Consigna 1.
Reproduzca literalmente, del texto sobre Springsteen, todo lo que va desde "Concluyo. Nos hemos" hasta "sobreabundancia de decorados.".
Consigna 2.
Responda a las siguientes preguntas a partir del texto sobre Springsteen:
(a) ¿De quién afirma el texto que nos hemos librado?
(b) ¿Con qué flipaba el mundo en tiempos de «Born to run», «Darkness» o «The river»?
(c) ¿En qué reside el inmenso talento de Springsteen?
Consigna 3.
Prolongue el texto sobre Springsteen a partir de su última frase.

Texto proporcionado.

▼

Concluyo. Nos hemos librado de O’Brien. Celebrémoslo. Aunque sería prudente abandonar unas veleidades revolucionarias en lo formal. Lejos de renovarlo, lo estrangulan. Springsteen es un tradicionalista. Lo era en tiempos de «Born to run», «Darkness» o «The river», cuando el mundo flipaba con la disco-music, el punk o las hombreras de la Nueva Ola y él apostaba por Phil Spector, Gene Vicent, las Ronettes, Hank Williams, Woody Guthrie o Martha and the Vandellas. Debería mantenerse ahí. Su inmenso talento reside en actualizar el pasado. Según el manual de un conservadurismo rocker repleto de originalidad. Reactivo a excesivas transfusiones. Enemistado por mor de su visceralidad a la sobreabundancia de decorados.

▲

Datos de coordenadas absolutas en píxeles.
▼

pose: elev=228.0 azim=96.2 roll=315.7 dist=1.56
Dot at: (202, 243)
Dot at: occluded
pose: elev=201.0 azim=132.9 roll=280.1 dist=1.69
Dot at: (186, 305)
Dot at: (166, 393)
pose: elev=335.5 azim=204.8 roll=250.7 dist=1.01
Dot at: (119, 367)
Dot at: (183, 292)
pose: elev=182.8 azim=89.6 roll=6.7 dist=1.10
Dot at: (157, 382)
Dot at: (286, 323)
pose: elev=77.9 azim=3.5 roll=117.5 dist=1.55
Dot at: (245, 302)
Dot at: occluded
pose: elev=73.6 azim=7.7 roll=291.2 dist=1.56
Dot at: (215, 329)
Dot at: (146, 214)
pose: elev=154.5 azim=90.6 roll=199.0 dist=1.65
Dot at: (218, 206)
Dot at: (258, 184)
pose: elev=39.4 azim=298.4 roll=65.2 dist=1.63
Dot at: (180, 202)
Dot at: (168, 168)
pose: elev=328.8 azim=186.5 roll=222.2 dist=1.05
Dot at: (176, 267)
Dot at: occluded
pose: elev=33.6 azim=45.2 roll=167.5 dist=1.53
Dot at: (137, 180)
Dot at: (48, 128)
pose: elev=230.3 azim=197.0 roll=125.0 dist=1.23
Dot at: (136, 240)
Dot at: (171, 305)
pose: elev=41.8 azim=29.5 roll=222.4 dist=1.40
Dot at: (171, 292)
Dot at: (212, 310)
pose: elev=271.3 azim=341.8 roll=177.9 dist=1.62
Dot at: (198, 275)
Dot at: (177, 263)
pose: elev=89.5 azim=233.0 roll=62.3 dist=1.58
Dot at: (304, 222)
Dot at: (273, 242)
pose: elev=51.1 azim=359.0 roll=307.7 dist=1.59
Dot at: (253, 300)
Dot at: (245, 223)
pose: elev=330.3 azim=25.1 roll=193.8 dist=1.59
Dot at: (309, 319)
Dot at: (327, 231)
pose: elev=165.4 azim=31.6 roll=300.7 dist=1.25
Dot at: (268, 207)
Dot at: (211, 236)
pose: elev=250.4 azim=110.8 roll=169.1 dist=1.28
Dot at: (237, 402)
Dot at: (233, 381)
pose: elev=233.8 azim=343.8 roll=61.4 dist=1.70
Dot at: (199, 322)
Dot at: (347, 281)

▲

Respuesta a consigna 1.
Concluyo. Nos hemos librado de O’Brien. Celebrémoslo. Aunque sería prudente abandonar unas veleidades revolucionarias en lo formal. Lejos de renovarlo, lo estrangulan. Springsteen es un tradicionalista. Lo era en tiempos de «Born to run», «Darkness» o «The river», cuando el mundo flipaba con la disco-music, el punk o las hombreras de la Nueva Ola y él apostaba por Phil Spector, Gene Vicent, las Ronettes, Hank Williams, Woody Guthrie o Martha and the Vandellas. Debería mantenerse ahí. Su inmenso talento reside en actualizar el pasado. Según el manual de un conservadurismo rocker repleto de originalidad. Reactivo a excesivas transfusiones. Enemistado por mor de su visceralidad a la sobreabundancia de decorados.

Respuesta a consigna 2.
(a) De O'Brien.
(b) Con la disco-music, el punk y las hombreras de la Nueva Ola.
(c) En actualizar el pasado.

Respuesta a consigna 3.
Si dispones de la E Street Band, toca mirándote a los ojos y empaqueta la catarsis. Como demuestran sus apabullantes apariciones la pasada semana en el «Late Night Show de Jimmy Fallon». Una barbaridad donde la banda, y Bruce con ella, ardieron de punta a punta. Cegadora exuberancia que corrobora hasta que punto necesita alejarse de productores «cool», sofisticados brujos y guapeados profetas. O si ‘Rocky ground’ o ‘This depression’ hubieran sido agraciadas con una producción a cargo de los Cowboy Junkies, los Dubliners, de un Shane MacGowan hasta el culo de whisky, del impecable Elvis Costello de «Secret, profane & sugarcane», del Hank Williams III de «Ghost to a ghost», si el plan pasaba por la iconoclastia, o el Rick Rubin que trabajó con Johnny Cash si nos ponemos serios, sobrios, duros, o un Joe Henry, un Buddy Miller, que le aconsejen y ayuden.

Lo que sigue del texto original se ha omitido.